Collisional Relaxation of a Strongly Magnetized, Two Isotope, Pure Ion Plasma

The collisional relaxation of a strongly magnetized pure ion plasma\footnote{P.J. Hjorth and T.M. O'Neil, Phys. Fluids 26, 2128 (1983).} that is composed of two species with slightly different mass is discussed. We have in mind two isotopes of the same singly ionized atom.
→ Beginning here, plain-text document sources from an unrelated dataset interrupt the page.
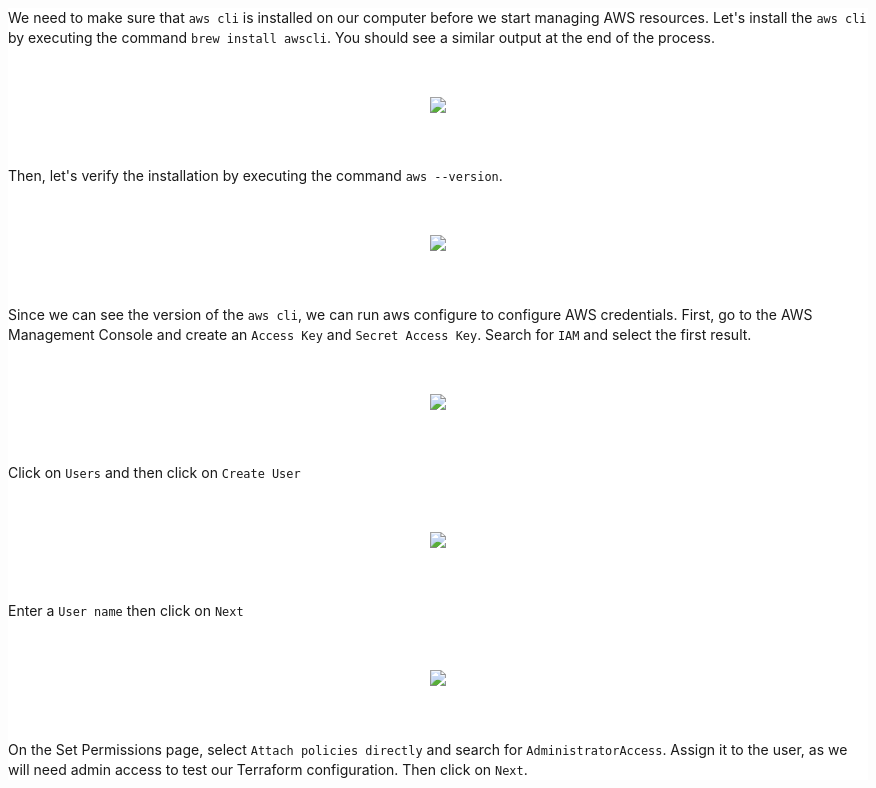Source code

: We need to make sure that `aws cli` is installed on our computer before we start managing AWS resources. Let's install the `aws cli` by executing the command `brew install awscli`. You should see a similar output at the end of the process.

<br/>

<p align="center">
   <img src="https://github.com/user-attachments/assets/7de61da0-dbeb-4acd-963c-c03a3c6fc8a1" />
</p>

<br/>

Then, let's verify the installation by executing the command `aws --version`.

<br/>

<p align="center">
   <img src="https://github.com/user-attachments/assets/bc0cc99b-2a24-4674-a775-afb6830f46a2" />
</p>

<br/>

Since we can see the version of the `aws cli`, we can run aws configure to configure AWS credentials. First, go to the AWS Management Console and create an `Access Key` and `Secret Access Key`. Search for `IAM` and select the first result.

<br/>

<p align="center">
   <img src="https://github.com/user-attachments/assets/796cfbde-119d-4002-8178-8c2b0f7dfa32" />
</p>

<br/>

Click on `Users` and then click on `Create User`

<br/>

<p align="center">
   <img src="https://github.com/user-attachments/assets/ed116640-3acf-48de-8393-8d74b4b4bd06" />
</p>

<br/>

Enter a `User name` then click on `Next`

<br/>

<p align="center">
   <img src="https://github.com/user-attachments/assets/38a3fb34-afdc-44be-bec8-f97c433e988f" />
</p>

<br/>

On the Set Permissions page, select `Attach policies directly` and search for `AdministratorAccess`. Assign it to the user, as we will need admin access to test our Terraform configuration. Then click on `Next`.
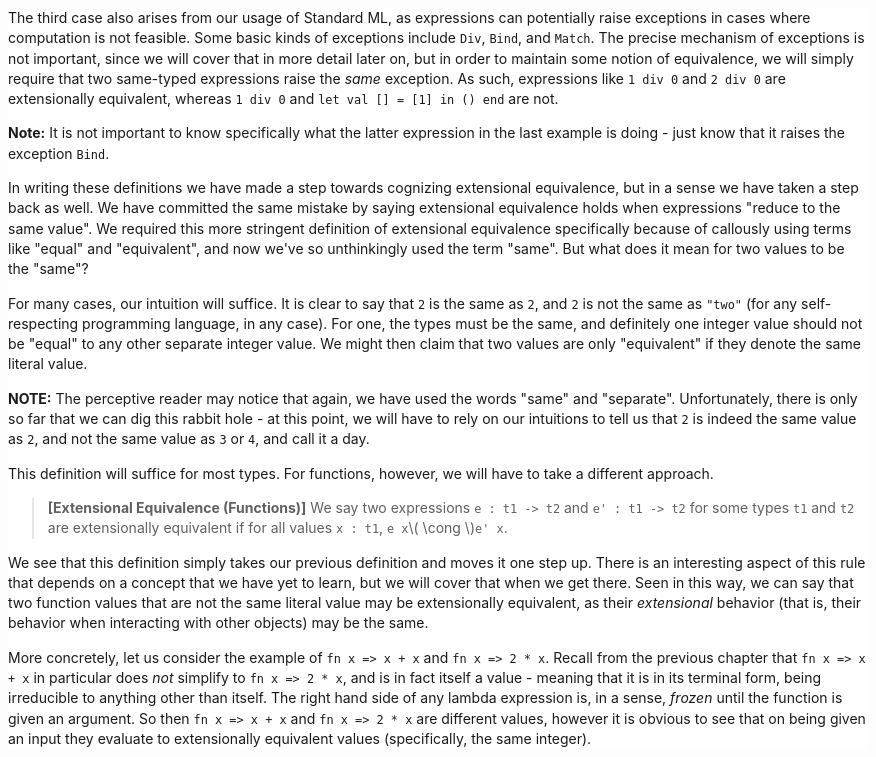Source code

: The third case also arises from our usage of Standard ML, as expressions can
potentially raise exceptions in cases where computation is not feasible. Some
basic kinds of exceptions include `Div`, `Bind`, and `Match`. The precise
mechanism of exceptions is not important, since we will cover that in more
detail later on, but in order to maintain some notion of equivalence, we will
simply require that two same-typed expressions raise the _same_ exception. As
such, expressions like `1 div 0` and `2 div 0` are extensionally equivalent,
whereas `1 div 0` and `let val [] = [1] in () end` are not.

**Note:** It is not important to know specifically what the latter expression in
the last example is doing - just know that it raises the exception `Bind`.

In writing these definitions we have made a step towards cognizing extensional
equivalence, but in a sense we have taken a step back as well. We have committed
the same mistake by saying extensional equivalence holds when expressions
"reduce to the same value". We required this more stringent definition of
extensional equivalence specifically because of callously using terms like
"equal" and "equivalent", and now we've so unthinkingly used the term "same".
But what does it mean for two values to be the "same"?

For many cases, our intuition will suffice. It is clear to say that `2` is the
same as `2`, and `2` is not the same as `"two"` (for any self-respecting
programming language, in any case). For one, the types must be the same, and
definitely one integer value should not be "equal" to any other separate integer
value. We might then claim that two values are only "equivalent" if they denote
the same literal value. 

**NOTE:** The perceptive reader may notice that again, we have used the words
"same" and "separate". Unfortunately, there is only so far that we can dig this
rabbit hole - at this point, we will have to rely on our intuitions to tell us
that `2` is indeed the same value as `2`, and not the same value as `3` or `4`,
and call it a day.

This definition will suffice for most types. For functions, however, we will
have to take a different approach.

> **[Extensional Equivalence (Functions)]** We say two expressions `e : t1 ->
> t2` and `e' : t1 -> t2` for some types `t1` and `t2` are extensionally
> equivalent if for all values `x : t1`, `e x`\\( \cong \\)`e' x`.

We see that this definition simply takes our previous definition and moves it
one step up. There is an interesting aspect of this rule that depends on a
concept that we have yet to learn, but we will cover that when we get there.
Seen in this way, we can say that two function values that are not the same
literal value may be extensionally equivalent, as their _extensional_ behavior
(that is, their behavior when interacting with other objects) may be the same.

More concretely, let us consider the example of `fn x => x + x` and `fn x => 2 *
x`. Recall from the previous chapter that `fn x => x + x` in particular does
_not_ simplify to `fn x => 2 * x`, and is in fact itself a value - meaning that
it is in its terminal form, being irreducible to anything other than itself. The
right hand side of any lambda expression is, in a sense, _frozen_ until the
function is given an argument. So then `fn x => x + x` and `fn x => 2 * x` are
different values, however it is obvious to see that on being given an input they
evaluate to extensionally equivalent values (specifically, the same integer). 
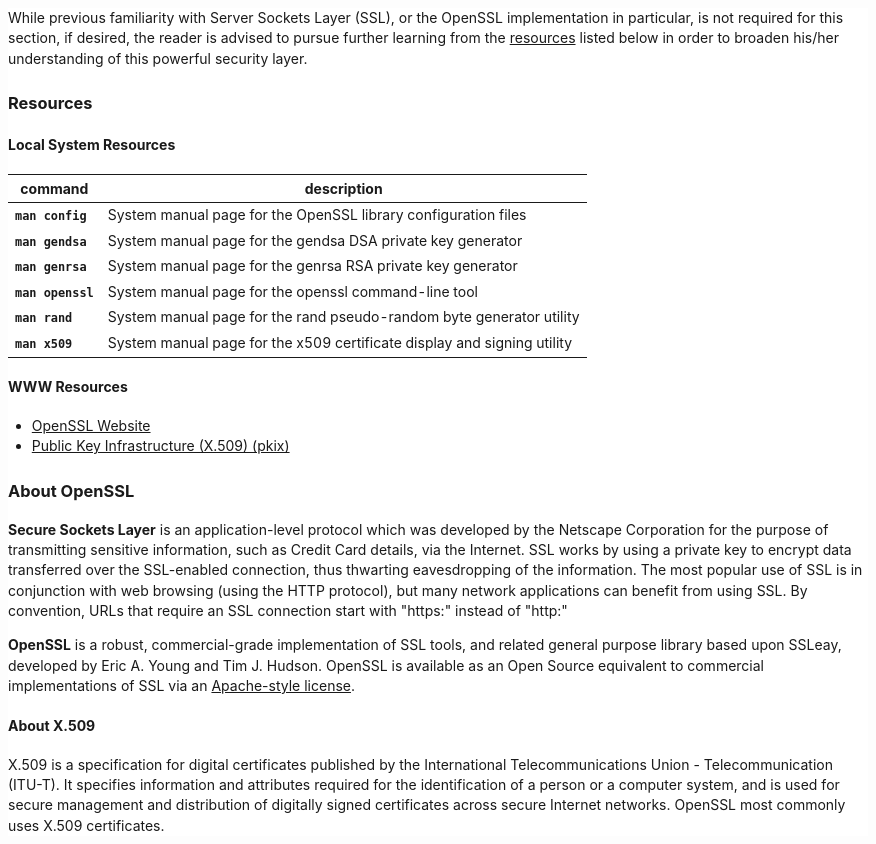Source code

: While previous familiarity with Server Sockets Layer (SSL), or the OpenSSL implementation in particular, is not required
for this section, if desired, the reader is advised to pursue further learning from the [resources](#resources) listed
below in order to broaden his/her understanding of this powerful security layer.

### Resources

#### Local System Resources

| command           | description                                                             |
|-------------------|-------------------------------------------------------------------------|
| **`man config`**  | System manual page for the OpenSSL library configuration files          |
| **`man gendsa`**  | System manual page for the gendsa DSA private key generator             |
| **`man genrsa`**  | System manual page for the genrsa RSA private key generator             |
| **`man openssl`** | System manual page for the openssl command-line tool                    |
| **`man rand`**    | System manual page for the rand pseudo-random byte generator utility    |
| **`man x509`**    | System manual page for the x509 certificate display and signing utility |

#### WWW Resources

- [OpenSSL Website](http://www.openssl.org/)
- [Public Key Infrastructure (X.509) (pkix)](http://www.ietf.org/html.charters/pkix-charter.html)

### About OpenSSL

**Secure Sockets Layer** is an application-level protocol which was developed by the Netscape Corporation for the
purpose of transmitting sensitive information, such as Credit Card details, via the Internet. SSL works by using a
private key to encrypt data transferred over the SSL-enabled connection, thus thwarting eavesdropping of the
information. The most popular use of SSL is in conjunction with web browsing (using the HTTP protocol), but many network
applications can benefit from using SSL. By convention, URLs that require an SSL connection start with "https:" instead
of "http:"

**OpenSSL** is a robust, commercial-grade implementation of SSL tools, and related general purpose library based upon
SSLeay, developed by Eric A. Young and Tim J. Hudson. OpenSSL is available as an Open Source equivalent to commercial
implementations of SSL via an [Apache-style license](http://www.openssl.org/source/license.html).

#### About X.509

X.509 is a specification for digital certificates published by the International Telecommunications Union -
Telecommunication (ITU-T). It specifies information and attributes required for the identification of a person or a
computer system, and is used for secure management and distribution of digitally signed certificates across secure
Internet networks. OpenSSL most commonly uses X.509 certificates.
Parameters are assumed to be ordered as $\Omega_{c1}$, $\Omega_{c2} \gg | \Omega_{c1} - \Omega_{c2} | \gg \overline{v} / b$, where $\Omega_{c1}$ and $\Omega_{c2}$ are the two cyclotron frequencies, $\overline{v}$ is the thermal velocity, and $b$ is the classical distance of closest approach. For this ordering, the total cyclotron action for the two species, $J_1 = \sum_{ j \epsilon 1} m_1 v_{{\perp}_1}^2 / 2 \Omega_{c1}$ and $J_2 = \sum_{ j \epsilon 2} m_2 v_{{\perp}_j}^2 / 2 \Omega_{c2}$, are adiabatic invariants that constrain the collisional dynamics. On the time scale of a few collisions, entropy is maximized subject to the constancy of the total Hamiltonian $H$ and the two actions $J_1$ and $J_2$, yielding a Gibbs distribution of the form $\exp [ - H/T - \alpha_1 J_1 - \alpha_2 J_2 ]$. Collisional relaxation to the usual Gibbs distribution, $\exp [ - H/T ]$, takes place on two time scales, each of which is exponentially longer than the usual collisional time scale. First, the two species share action so that $\alpha_1$ and $\alpha_2$ relax to a common value $\alpha$. On an even longer time scale, the total action ceases to be a good constant of the motion and $\alpha$ relaxes to zero.